Le Faivre v. State

Bruñe, C. J.,

delivered the opinion of the Court.

The appellant was tried and convicted on lottery and bookmaking charges and was sentenced to fines aggregat*55ing $1100, and costs, and imprisonment for a year. He appeals. The principal question at issue is the validity of his arrest, since the legality of the search of his person which produced the evidence upon which he was convicted depends upon the legality of his arrest.

On January 9, 1954, shortly before 8:30 P.M., Detectives Kemple and Morsberger of the Baltimore City Police Department went to the appellant’s place of business in Baltimore to “pick him up” for investigation on account of a burglary which had occurred on January 4th. They had no warrant for his arrest. The police officers entered the premises and went to the door of the traverser’s office. The door was open a little way, and Sergeant Kemple testified that he saw the traverser sitting at a desk and working on some papers, the nature of which the Sergeant did not then know. Kemple called to the traverser, who recognized him; and in reply to Kemple’s statement that he wanted to see him a minute, the traverser said “Come on in.” Kemple and Morsberger then entered the office with Kemple in the lead. Kemple further testified that as he walked up alongside the desk, he noticed some papers on it and that he “noticed the name ‘Tip-off’, then a dash and 2 dash DD” and that from his experience as a former member of the Vice Squad he knew that this notation “was part of a daily double horse racing bet.” When the traverser saw the police officer looking at these papers he picked them up and put them in his pocket. The second officer testified that he was not able to see what was written on the papers which the traverser put in his pocket. While there are some minor differences in the testimony of the two officers, we find no serious discrepancy. The principal difference is that the officer, who entered behind the sergeant, naturally could not see so much.

The two police officers took the appellant to a police station where he was booked on the arrest register as “Held for investigation. Charge, Burglary.” There was no notation at that time of any other charge. The appel*56lant was then searched and numerous papers containing notations of race horse bets and lottery numbers were found on his person and were seized by the police. In some wholly unexplained manner this documentary evidence disappeared, and none of it was produced at the trial, though several officers testified to the nature of the papers.

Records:
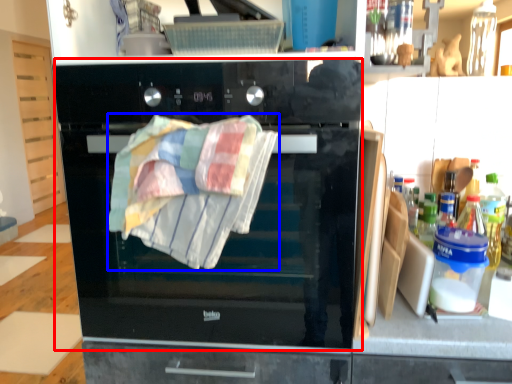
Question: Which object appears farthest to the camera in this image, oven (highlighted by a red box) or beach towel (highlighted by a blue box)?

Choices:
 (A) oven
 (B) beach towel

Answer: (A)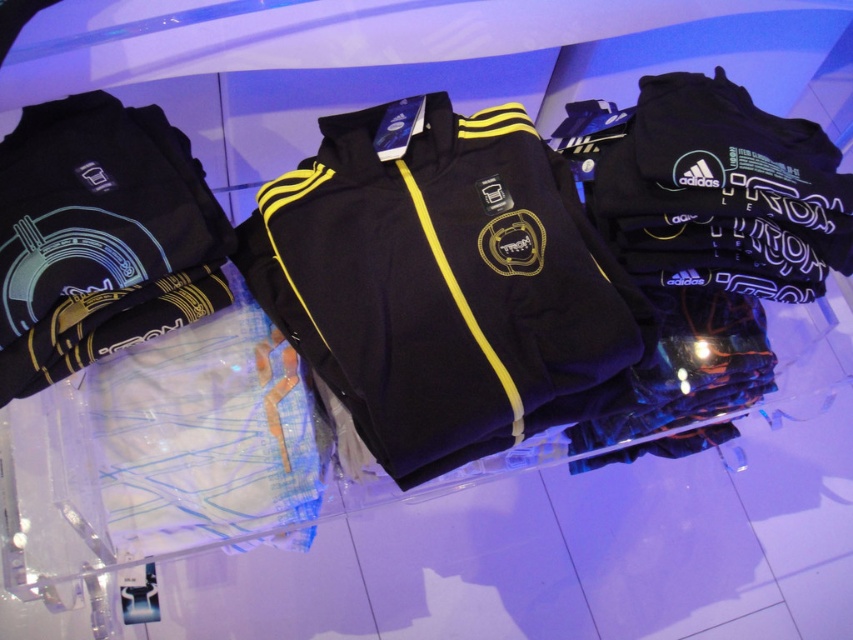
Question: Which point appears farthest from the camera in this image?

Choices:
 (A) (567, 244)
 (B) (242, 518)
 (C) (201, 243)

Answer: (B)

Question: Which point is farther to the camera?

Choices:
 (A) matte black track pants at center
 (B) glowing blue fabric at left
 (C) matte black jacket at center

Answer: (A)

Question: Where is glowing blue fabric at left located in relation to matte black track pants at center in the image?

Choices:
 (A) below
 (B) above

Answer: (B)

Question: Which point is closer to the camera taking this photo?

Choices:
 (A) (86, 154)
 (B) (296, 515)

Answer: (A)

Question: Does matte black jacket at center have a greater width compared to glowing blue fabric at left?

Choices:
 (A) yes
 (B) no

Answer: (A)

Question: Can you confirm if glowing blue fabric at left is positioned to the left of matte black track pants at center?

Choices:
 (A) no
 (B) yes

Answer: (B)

...

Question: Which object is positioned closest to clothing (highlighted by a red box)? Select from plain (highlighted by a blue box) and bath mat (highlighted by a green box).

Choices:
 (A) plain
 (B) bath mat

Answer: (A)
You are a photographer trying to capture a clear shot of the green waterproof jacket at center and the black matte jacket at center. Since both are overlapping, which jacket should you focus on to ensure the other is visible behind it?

= WHAT TO PRODUCE =
Continue the Le Faivre v. State court opinion, starting right after its last sentence.

= SOLVED PROBLEM =
The rule is well established that if a misdemeanor is being committed in the presence or view of a police officer he may forthwith arrest the offender without a warrant, and that an offense is committed in his presence or view if, through his senses, he has knowledge of facts or circumstances sufficient to justify a sincere belief that the accused is committing the misdemeanor in his presence. Griffin v. State, 200 Md. 569, 92 A. 2d 748; Kershaw v. State, 199 Md. 135, 85 A. 2d 783; Bass v. State, 182 Md. 496, 35 A. 2d 155. If the arrest was lawful, the search and seizure at the police station was proper. Robinson v. State, 200 Md. 128, 88 A. 2d 310. Evidence obtained as a result of a search and seizure incident to a lawful arrest is admissible. Kershaw v. State, supra; Robinson v. State, supra; Callahan v. State, 163 Md. 298, 162 A. 856. On the other hand, if no misdemeanor was committed in the presence of the officer, the arrest would be unlawful, a search based upon such an arrest would be unlawful and evidence thereby discovered in the possession of the accused would be inadmissible. Walker v. State, 195 Md. 412, 73 A. 2d 508. There is no dispute as to the law, and further citation of authority would be only cumulative.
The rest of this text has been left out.